(Records for the exercise)

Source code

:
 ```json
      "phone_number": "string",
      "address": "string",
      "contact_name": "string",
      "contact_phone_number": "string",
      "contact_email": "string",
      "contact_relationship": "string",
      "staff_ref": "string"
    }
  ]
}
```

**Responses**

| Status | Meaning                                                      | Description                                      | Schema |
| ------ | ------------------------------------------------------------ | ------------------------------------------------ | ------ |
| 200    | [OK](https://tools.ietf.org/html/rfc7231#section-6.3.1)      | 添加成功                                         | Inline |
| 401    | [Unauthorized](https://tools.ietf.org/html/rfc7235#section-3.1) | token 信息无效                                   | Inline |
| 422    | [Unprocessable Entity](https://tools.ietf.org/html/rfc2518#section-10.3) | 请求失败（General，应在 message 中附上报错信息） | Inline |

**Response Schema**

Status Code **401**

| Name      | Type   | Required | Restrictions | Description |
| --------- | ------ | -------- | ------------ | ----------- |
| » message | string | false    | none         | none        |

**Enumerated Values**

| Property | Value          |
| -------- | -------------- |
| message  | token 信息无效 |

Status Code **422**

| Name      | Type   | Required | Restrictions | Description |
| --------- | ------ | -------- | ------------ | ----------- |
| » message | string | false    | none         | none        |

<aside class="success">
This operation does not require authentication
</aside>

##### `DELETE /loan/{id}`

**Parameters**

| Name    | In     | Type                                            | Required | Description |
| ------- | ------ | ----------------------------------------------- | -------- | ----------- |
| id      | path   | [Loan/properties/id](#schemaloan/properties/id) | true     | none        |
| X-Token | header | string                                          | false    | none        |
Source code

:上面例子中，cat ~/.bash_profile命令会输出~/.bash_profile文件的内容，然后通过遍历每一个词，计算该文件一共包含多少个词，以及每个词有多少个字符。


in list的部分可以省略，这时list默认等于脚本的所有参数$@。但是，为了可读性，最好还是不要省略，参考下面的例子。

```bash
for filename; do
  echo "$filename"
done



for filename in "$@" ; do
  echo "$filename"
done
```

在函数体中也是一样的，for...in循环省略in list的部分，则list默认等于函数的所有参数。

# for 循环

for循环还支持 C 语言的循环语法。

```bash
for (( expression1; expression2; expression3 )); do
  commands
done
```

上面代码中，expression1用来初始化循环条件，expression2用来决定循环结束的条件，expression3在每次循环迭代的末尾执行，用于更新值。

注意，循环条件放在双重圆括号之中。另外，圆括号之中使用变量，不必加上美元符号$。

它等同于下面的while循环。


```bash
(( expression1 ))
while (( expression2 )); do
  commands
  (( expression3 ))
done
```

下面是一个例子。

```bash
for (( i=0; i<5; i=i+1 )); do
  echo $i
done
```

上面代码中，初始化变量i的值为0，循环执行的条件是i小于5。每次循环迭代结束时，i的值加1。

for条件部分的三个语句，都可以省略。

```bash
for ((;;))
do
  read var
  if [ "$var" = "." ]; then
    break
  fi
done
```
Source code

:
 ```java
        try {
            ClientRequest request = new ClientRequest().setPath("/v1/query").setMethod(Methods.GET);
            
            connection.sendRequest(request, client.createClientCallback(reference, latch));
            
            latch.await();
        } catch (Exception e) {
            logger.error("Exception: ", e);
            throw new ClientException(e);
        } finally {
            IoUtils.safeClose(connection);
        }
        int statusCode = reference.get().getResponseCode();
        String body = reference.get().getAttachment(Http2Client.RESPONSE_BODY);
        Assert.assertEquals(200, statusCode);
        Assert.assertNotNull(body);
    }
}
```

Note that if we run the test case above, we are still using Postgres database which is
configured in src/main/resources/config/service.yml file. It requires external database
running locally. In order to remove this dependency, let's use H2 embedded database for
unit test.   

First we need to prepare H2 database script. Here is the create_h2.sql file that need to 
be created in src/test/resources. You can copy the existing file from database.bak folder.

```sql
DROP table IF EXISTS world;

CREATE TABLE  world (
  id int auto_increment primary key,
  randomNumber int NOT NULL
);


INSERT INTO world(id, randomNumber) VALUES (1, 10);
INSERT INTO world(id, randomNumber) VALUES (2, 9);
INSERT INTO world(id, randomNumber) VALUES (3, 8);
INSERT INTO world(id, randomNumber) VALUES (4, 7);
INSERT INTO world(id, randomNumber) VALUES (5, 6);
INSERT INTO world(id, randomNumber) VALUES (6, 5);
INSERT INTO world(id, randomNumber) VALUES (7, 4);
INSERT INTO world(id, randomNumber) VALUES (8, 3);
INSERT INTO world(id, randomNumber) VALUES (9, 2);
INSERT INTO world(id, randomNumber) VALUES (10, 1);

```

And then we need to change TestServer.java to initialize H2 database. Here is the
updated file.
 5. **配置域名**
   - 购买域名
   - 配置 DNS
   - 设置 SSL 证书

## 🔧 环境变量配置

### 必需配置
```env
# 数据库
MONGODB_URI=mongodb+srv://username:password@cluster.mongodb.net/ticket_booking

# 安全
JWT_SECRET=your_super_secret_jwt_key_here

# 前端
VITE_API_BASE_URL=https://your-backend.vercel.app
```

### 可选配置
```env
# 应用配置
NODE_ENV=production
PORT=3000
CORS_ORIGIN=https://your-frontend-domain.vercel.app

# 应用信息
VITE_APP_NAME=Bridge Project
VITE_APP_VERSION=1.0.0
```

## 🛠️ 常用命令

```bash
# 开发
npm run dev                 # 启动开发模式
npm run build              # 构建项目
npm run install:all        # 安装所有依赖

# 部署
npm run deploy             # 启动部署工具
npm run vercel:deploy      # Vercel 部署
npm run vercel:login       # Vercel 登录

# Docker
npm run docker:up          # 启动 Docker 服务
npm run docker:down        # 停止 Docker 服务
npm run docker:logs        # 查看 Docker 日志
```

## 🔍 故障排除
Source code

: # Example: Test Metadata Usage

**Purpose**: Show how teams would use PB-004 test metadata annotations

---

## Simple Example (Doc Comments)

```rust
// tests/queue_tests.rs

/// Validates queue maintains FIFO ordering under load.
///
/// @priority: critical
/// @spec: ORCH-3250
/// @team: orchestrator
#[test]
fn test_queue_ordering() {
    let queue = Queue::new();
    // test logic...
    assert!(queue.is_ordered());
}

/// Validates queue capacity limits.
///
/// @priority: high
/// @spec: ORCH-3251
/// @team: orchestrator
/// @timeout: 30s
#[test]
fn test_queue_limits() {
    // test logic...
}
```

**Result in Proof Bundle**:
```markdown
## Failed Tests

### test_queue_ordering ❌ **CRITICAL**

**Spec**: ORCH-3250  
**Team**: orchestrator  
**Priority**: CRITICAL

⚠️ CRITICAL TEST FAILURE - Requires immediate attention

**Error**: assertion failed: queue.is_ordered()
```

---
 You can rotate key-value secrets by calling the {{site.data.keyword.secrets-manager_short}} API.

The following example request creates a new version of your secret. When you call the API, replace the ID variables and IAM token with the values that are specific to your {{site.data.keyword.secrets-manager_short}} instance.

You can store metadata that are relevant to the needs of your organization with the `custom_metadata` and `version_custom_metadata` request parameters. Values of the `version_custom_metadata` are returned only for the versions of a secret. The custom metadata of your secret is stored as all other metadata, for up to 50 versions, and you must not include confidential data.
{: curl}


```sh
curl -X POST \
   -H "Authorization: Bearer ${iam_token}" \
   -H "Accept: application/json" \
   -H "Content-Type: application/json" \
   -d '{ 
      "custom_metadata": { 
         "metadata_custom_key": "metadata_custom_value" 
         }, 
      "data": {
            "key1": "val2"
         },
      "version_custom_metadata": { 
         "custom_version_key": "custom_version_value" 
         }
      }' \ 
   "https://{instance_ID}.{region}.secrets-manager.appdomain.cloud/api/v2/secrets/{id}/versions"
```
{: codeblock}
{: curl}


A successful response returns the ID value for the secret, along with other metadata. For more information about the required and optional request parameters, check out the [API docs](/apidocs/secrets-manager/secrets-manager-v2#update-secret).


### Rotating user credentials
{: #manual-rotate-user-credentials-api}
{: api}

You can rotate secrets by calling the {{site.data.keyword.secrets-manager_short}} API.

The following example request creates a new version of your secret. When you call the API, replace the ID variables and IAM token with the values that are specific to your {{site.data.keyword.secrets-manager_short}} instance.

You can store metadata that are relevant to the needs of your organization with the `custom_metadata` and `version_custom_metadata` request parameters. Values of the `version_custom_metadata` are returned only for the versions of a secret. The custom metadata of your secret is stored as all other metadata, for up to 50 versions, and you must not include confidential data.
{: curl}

(End Records for the exercise)

Your answer should consist of the lines above that hold the word "tools".

| 200    | [OK](https://tools.ietf.org/html/rfc7231#section-6.3.1)      | 添加成功                                         | Inline |
| 401    | [Unauthorized](https://tools.ietf.org/html/rfc7235#section-3.1) | token 信息无效                                   | Inline |
| 422    | [Unprocessable Entity](https://tools.ietf.org/html/rfc2518#section-10.3) | 请求失败（General，应在 message 中附上报错信息） | Inline |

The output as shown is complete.